İMAR FAALİYETLERİ Karahanlı hükümdarları imar faaliyetleri de büyük önem vererek bu alanında kalıcı eserler bırakmışlardır. Ülkede birçok medeni kurum inşa etmişler, şehirlerini medrese, türbe, köprü, cami, mescit, saray ve ribatlarla süslemişlerdir. Bu dönemde Şir Kebir Camii, Kışlak Hazara Camii, Talhatan Camii ve Arslan Han’ın Buhara’daki Kalyan Camii imar faaliyetlerinin önemli örnekleridir.
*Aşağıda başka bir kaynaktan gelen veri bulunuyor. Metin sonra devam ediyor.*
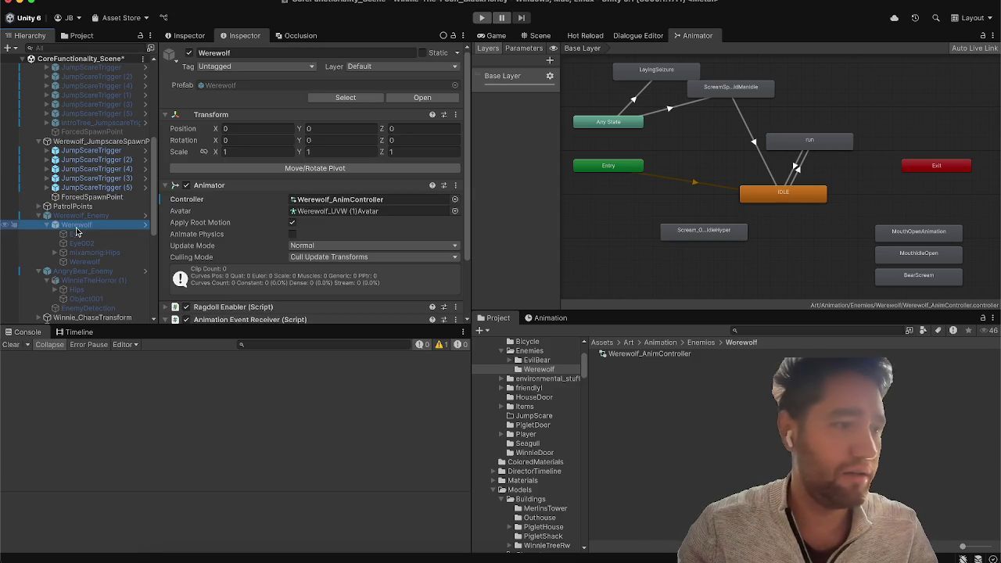
scroll(284, 170, down, 3)
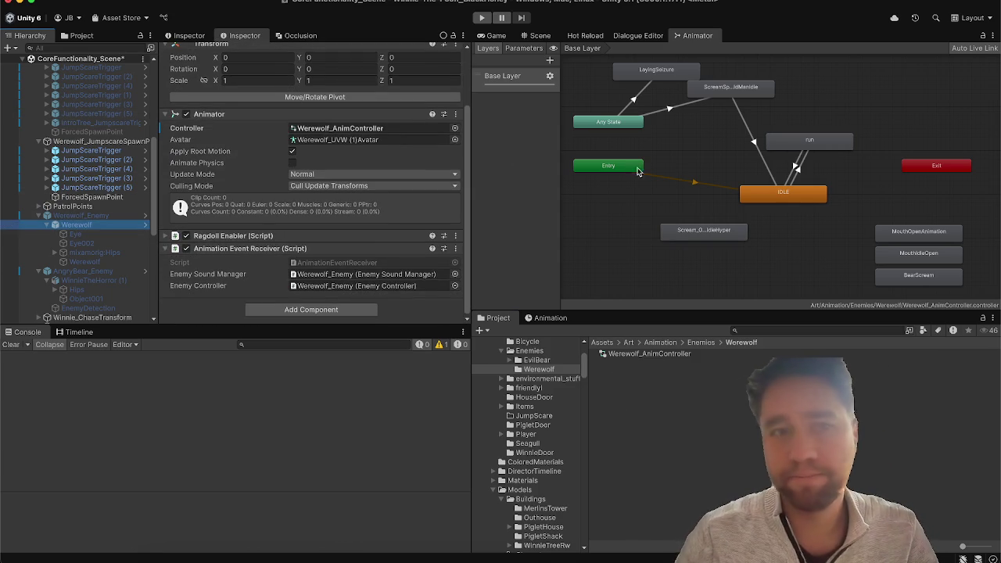
click(294, 127)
Karahanlılar döneminde türbe mimarîsi de büyük bir gelişme kaydetmiştir. 978 tarihli Arap Ata türbesi, XII. yy. başlarından kalmış olan Bibi ve Balaci Hatun türbeleridir. Bu üç türbe zengin bir süslemeye sahip olduğu gibi, abidevî kapıları birer yüksek sanat eseridir.
Bu dönemde ribatların inşasına devam edilmiş, kervansaraylar da dikkat çekecek bir seviyeye ulaşmıştı. Nasr b. İbrahim 1079’da Ribat-ı Melik ile Semerkant-Hocent arasında Ak-Kütel kervansarayını yaptırmıştır. Ayna hükümdar Buhara Ulu Camii’ni tekrar inşa ettirmiş, Şemsâbâd sarayının temellerini atmıştır. Diğer yandan Karahanlılar, İslam mimarîsine sırlı tuğla ve kiremit tekniğini getirmişlerdir.